WHAT YOU HAVE TO DO >> Return the run of lines below that opens with the line containing "left shoulder: (309, 316)" and closes with the line containing "right knee: (484, 1404)", keeping each one exact.

TASK INPUT >>

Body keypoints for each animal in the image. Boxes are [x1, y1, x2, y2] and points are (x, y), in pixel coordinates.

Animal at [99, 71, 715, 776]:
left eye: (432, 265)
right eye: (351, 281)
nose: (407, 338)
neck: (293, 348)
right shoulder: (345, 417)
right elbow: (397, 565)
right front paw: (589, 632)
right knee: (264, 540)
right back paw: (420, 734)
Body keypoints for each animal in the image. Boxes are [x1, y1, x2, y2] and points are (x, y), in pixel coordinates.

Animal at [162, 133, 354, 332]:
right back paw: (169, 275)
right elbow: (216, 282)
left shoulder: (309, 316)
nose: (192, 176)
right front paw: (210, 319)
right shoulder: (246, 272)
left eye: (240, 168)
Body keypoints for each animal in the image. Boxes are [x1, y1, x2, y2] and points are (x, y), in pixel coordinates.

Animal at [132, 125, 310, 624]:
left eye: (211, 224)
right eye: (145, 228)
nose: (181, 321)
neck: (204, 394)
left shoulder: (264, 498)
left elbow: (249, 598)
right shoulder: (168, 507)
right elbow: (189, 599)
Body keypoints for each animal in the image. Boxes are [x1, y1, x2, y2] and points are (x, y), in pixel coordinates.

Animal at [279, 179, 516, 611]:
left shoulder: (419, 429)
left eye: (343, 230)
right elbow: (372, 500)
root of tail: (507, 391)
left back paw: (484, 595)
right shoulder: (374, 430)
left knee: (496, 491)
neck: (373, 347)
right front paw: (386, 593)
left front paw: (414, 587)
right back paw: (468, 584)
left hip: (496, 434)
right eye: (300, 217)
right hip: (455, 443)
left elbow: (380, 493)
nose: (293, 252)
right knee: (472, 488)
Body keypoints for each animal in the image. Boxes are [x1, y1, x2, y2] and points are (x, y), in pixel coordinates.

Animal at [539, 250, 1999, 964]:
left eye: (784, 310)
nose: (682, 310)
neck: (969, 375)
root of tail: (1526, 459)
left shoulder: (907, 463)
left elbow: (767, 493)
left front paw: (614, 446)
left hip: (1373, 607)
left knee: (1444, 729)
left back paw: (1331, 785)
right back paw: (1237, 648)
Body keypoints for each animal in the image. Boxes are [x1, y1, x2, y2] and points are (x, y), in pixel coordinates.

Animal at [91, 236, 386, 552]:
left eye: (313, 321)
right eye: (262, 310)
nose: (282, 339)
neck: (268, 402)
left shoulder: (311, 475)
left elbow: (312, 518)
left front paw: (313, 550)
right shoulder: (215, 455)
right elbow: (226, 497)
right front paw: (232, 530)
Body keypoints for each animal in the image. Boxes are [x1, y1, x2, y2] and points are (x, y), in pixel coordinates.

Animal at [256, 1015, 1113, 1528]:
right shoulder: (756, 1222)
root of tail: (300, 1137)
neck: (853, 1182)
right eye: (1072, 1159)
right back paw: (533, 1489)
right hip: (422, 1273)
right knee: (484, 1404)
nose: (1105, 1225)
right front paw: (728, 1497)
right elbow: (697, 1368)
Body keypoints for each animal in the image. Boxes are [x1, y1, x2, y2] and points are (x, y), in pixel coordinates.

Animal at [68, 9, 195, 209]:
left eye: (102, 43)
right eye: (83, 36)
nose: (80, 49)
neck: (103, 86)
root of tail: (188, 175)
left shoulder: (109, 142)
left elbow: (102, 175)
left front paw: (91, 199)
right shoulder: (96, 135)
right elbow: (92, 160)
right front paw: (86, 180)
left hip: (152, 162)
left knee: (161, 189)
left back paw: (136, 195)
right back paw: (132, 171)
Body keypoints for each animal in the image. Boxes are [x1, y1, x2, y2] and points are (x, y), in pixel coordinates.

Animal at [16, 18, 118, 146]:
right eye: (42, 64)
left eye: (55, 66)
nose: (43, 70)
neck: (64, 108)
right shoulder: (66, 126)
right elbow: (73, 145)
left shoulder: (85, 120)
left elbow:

EXERCISE RESPONSE >>
left shoulder: (309, 316)
nose: (192, 176)
right front paw: (210, 319)
right shoulder: (246, 272)
left eye: (240, 168)
Body keypoints for each animal in the image. Boxes are [x1, y1, x2, y2] and points are (x, y), in pixel coordinates.

Animal at [132, 125, 310, 624]:
left eye: (211, 224)
right eye: (145, 228)
nose: (181, 321)
neck: (204, 394)
left shoulder: (264, 498)
left elbow: (249, 598)
right shoulder: (168, 507)
right elbow: (189, 599)
Body keypoints for each animal in the image. Boxes are [x1, y1, x2, y2] and points are (x, y), in pixel coordinates.

Animal at [279, 179, 516, 611]:
left shoulder: (419, 429)
left eye: (343, 230)
right elbow: (372, 500)
root of tail: (507, 391)
left back paw: (484, 595)
right shoulder: (374, 430)
left knee: (496, 491)
neck: (373, 347)
right front paw: (386, 593)
left front paw: (414, 587)
right back paw: (468, 584)
left hip: (496, 434)
right eye: (300, 217)
right hip: (455, 443)
left elbow: (380, 493)
nose: (293, 252)
right knee: (472, 488)
Body keypoints for each animal in the image. Boxes are [x1, y1, x2, y2] and points are (x, y), in pixel coordinates.

Animal at [539, 250, 1999, 964]:
left eye: (784, 310)
nose: (682, 310)
neck: (969, 375)
root of tail: (1526, 459)
left shoulder: (907, 463)
left elbow: (767, 493)
left front paw: (614, 446)
left hip: (1373, 607)
left knee: (1444, 729)
left back paw: (1331, 785)
right back paw: (1237, 648)
Body keypoints for each animal in the image. Boxes are [x1, y1, x2, y2] and points are (x, y), in pixel coordinates.

Animal at [91, 236, 386, 552]:
left eye: (313, 321)
right eye: (262, 310)
nose: (282, 339)
neck: (268, 402)
left shoulder: (311, 475)
left elbow: (312, 518)
left front paw: (313, 550)
right shoulder: (215, 455)
right elbow: (226, 497)
right front paw: (232, 530)
Body keypoints for each animal in the image. Boxes are [x1, y1, x2, y2] and points are (x, y), in pixel coordinates.

Animal at [256, 1015, 1113, 1528]:
right shoulder: (756, 1222)
root of tail: (300, 1137)
neck: (853, 1182)
right eye: (1072, 1159)
right back paw: (533, 1489)
right hip: (422, 1273)
right knee: (484, 1404)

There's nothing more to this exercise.